Like all serious knitters, I built up an obscene yarn stash over the years. About 6 months ago, I donated most of it to our local Senior Citizen Center. They use it to knit lap blankets for other seniors, hats, and scarves for the homeless and little hats for newborns. It was cathartic to clean that stash out, as it always tugged on my guilt strings reminding me of all the projects I had intended to make, but didn’t or started, but didn’t finish.
I did keep some ‘basics’, whites, off whites, etc… in cotton and wool. Two of the balls I held on too were good size (231 yards) balls of Phildar Plein Air Cotton White yarn. I’ve probably had this yarn for 20 years and I don’t even think you can buy Phildar in the US anymore.
Recently, I went looking in my whittled down stash for some white cotton and the Phildar fit the bill for the project I intended. Unfortunately, the years had really taken their toll on the yarn; they had really yellowed and there were some rusty looking spots in them.

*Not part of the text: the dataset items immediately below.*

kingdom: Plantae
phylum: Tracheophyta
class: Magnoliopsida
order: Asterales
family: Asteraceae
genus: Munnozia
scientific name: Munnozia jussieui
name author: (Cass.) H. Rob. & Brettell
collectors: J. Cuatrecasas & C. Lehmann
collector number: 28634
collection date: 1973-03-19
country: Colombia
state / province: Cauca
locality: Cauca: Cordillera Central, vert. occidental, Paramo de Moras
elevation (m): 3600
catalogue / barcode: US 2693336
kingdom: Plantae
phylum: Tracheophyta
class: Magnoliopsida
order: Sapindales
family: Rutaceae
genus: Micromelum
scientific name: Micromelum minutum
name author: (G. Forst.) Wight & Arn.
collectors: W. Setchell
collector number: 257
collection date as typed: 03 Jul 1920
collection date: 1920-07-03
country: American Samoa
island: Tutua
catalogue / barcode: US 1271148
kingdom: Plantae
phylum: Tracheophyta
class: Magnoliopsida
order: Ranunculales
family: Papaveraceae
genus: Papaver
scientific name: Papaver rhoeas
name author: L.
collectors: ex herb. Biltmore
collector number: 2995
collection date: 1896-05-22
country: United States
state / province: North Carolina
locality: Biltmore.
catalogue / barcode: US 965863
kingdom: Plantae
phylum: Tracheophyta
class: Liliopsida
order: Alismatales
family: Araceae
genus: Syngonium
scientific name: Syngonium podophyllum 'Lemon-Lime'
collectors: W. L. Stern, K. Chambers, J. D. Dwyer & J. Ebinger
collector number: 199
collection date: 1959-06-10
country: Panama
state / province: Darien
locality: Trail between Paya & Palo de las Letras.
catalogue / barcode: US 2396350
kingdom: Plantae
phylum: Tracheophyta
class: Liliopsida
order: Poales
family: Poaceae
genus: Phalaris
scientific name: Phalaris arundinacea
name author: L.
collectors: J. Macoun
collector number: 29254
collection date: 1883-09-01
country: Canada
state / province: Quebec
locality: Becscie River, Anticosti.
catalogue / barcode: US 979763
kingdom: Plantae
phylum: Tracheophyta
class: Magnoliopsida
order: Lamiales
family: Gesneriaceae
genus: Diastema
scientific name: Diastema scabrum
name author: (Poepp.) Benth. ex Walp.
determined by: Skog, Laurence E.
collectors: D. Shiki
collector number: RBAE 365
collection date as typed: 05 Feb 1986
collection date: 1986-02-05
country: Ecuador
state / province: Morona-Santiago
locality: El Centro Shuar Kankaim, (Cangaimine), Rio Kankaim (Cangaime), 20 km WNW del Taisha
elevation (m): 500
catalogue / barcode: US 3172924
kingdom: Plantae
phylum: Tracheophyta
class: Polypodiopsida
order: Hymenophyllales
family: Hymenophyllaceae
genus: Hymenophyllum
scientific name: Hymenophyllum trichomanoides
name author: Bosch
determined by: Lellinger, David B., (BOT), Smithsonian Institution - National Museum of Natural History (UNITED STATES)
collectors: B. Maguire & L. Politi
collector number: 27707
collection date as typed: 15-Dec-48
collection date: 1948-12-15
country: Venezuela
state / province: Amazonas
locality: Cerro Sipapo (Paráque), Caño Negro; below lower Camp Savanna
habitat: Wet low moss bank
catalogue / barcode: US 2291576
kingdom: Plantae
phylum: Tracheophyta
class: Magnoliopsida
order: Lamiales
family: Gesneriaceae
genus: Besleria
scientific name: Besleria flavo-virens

So I washed it and I am thrilled with the results. I kept one hank unwashed to compare the difference. It really was significant.
Here’s what I did:
- Since my yarn was balled on a cardboard center, I unwound it into hanks. I made 2 hanks out of each 231 yd ball. I didn’t want them too thick as I was concerned that would cause some places on the hank to not be able to soak up the water and soap.
- I tied each hank in 3-4 places
- I put each hank into an old piece of pantyhose and tied it up well.
- I then put the pantyhose clad hanks into my washing machine on the gentle cycle in cold water. I added my regular detergent, which is gentle, and a little oxy clean.
- I let it sit in the water for about an hour before I started the agitation.
- Once the machine ran its cycle, I took the hanks out of their pantyhose sleeping bags and hung them to air dry.
Since the yarn was unusable as it was, I had nothing to lose. I would definitely try this process again on any washable yarn.